Which is all very well and good and extremely clever of Sir Alfred et al., but the problem with living in a persuadable space is, it’s persuadable in all sorts of ways. When you end up on the stairs with six people rushing to the same classroom as you, it somehow takes you all half the time to cover the distance. But the creepy anxious feeling you get if you have to go down into a damp unlit basement full of cobwebs, where you become convinced there’s something horrible about to jump out at you, that works on it, too. The mals are more than happy to cooperate with that particular kind of belief. Anytime you do anything out of the routine, like for instance going to the shop alone after dinner when nobody else is down there if they can help it, the stairs or the corridor might end up taking you somewhere that doesn’t actually appear on the blueprints. And you really won’t want to meet whatever is waiting there for you.

So once you’ve decided that you’re going somewhere out of the ordinary, you’re better off going as fast as you can, before you or anyone else can think about it too much. I headed straight for the nearest landing, and waited until Orion and I were far enough down the stairs that nobody else was in earshot before snapping at him. “What part of leave me alone didn’t you understand?”

He’d been walking along next to me with his hands shoved in his pockets, slouched: he jerked his head up. “But—you just said, let’s go—”

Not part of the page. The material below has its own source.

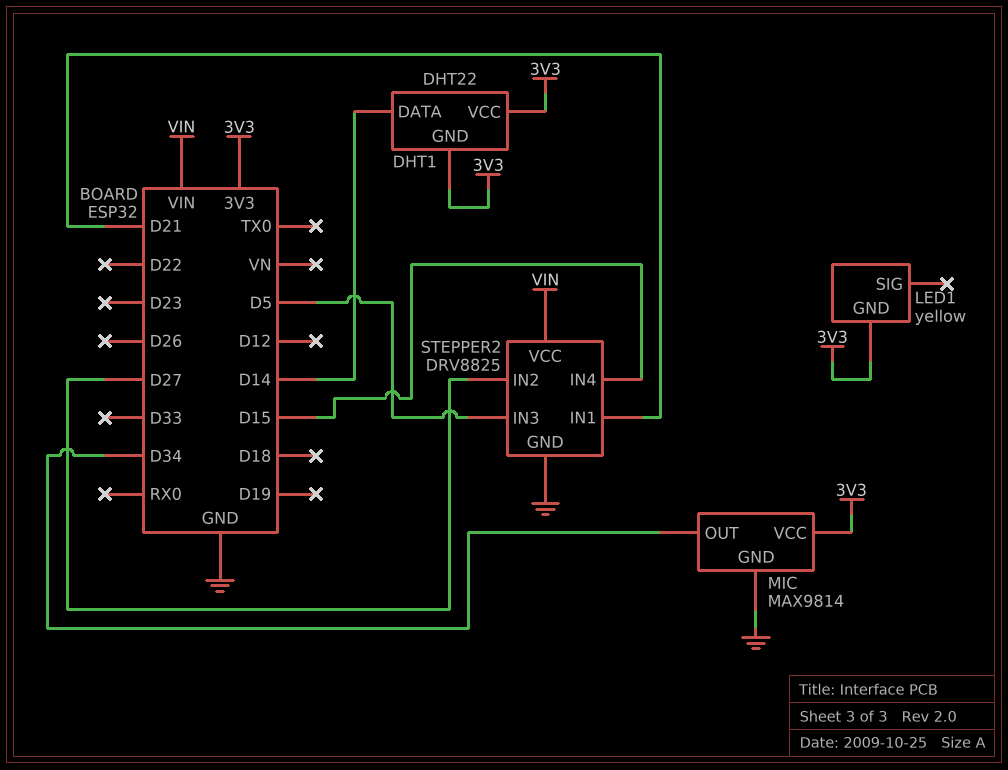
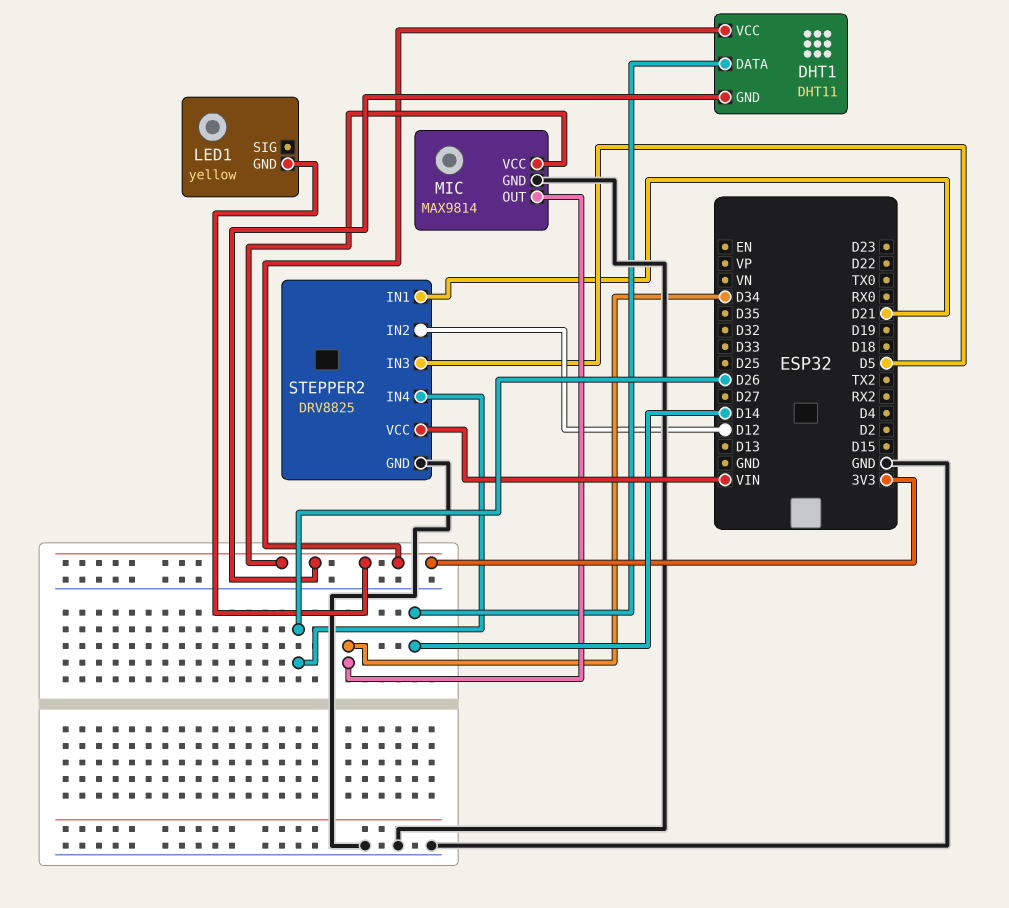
DHT1: DHT22 -> DHT11
STEPPER2 pin IN2: D27 -> D12
STEPPER2 pin IN4: D15 -> D26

“I should’ve told you off in front of everyone, then, after they’ve all decided you saved my life?”

He actually stopped right there in the middle of the staircase and started saying, “Should I…” We were between floors with no landing visible, and the nearest light that wasn’t completely burnt out was a sputtering gaslight twenty steps back, so our shadows darkened the stairs below us. Pausing for as much as a millisecond was a grand invitation for something to go wrong up ahead.

I’d kept going, because I wasn’t an idiot, so I was two steps down before I realized he hadn’t. I had to stretch out and grab him by the wrist and tug him onwards. “Not now. What is it with you, are you actively trying to meet new and exciting mals?” He went really red and fell back in with me, staring at the floor even harder, as if I’d scored an actual hit, no matter how stupid that was. “The ones that come your way in the ordinary course of things aren’t enough?”

“They don’t,” he said shortly.

“What?”

“They don’t come my way! They never have.”

“What, you just don’t get attacked?” I said, outraged. He shrugged a shoulder. “Where’d that soul-eater come from, then?”

“Huh? I’d just come out of the bathroom. I saw the tail end of it going under your door.”

So he had actually come to my rescue. That was even worse. I stewed over his revelation as we kept going. Of course, it made some sense: if you were a monster, why would you attack the blinding hero who could blast you to pieces without half trying? What didn’t make sense was his side of it. “So you reckon you might as well make a name for yourself, saving the rest of us?” He shrugged again, not looking up, so that wasn’t it. “Do you just like fighting mals or something?” I prodded, and he flushed up again. “You’re unbelievably odd.”

“Don’t you like practicing your affinity?” he said, defensive.

“My affinity is laying waste to multitudes, so I haven’t had much opportunity to try the experience,” I said.

He snorted, as though I were joking. I didn’t try to persuade him. It’s easy to claim to be a massively powerful dark sorceress; no one’s going to believe me until I prove it, preferably with hard evidence. “Where do you get all the power, anyway?” I asked him instead. I’d often wondered. An affinity makes certain spells considerably easier to cast, but it doesn’t make them free.

“From them. From the mals, I mean. I kill one, then I save that power to fire off the next spell. Or if I’m low, I borrow some from Magnus or Chloe or David…”

I ground my teeth. “I get the idea.” He was naming off all the other students from the New York enclave. Of course they did power-sharing, and of course they had their own power sink to boot, like my crystals, except some enormous one that every student from New York had been feeding into for the last century. He literally had a battery to pull on for his heroics, and if he could pull mana from killing maleficaria—how?—he probably didn’t even need it.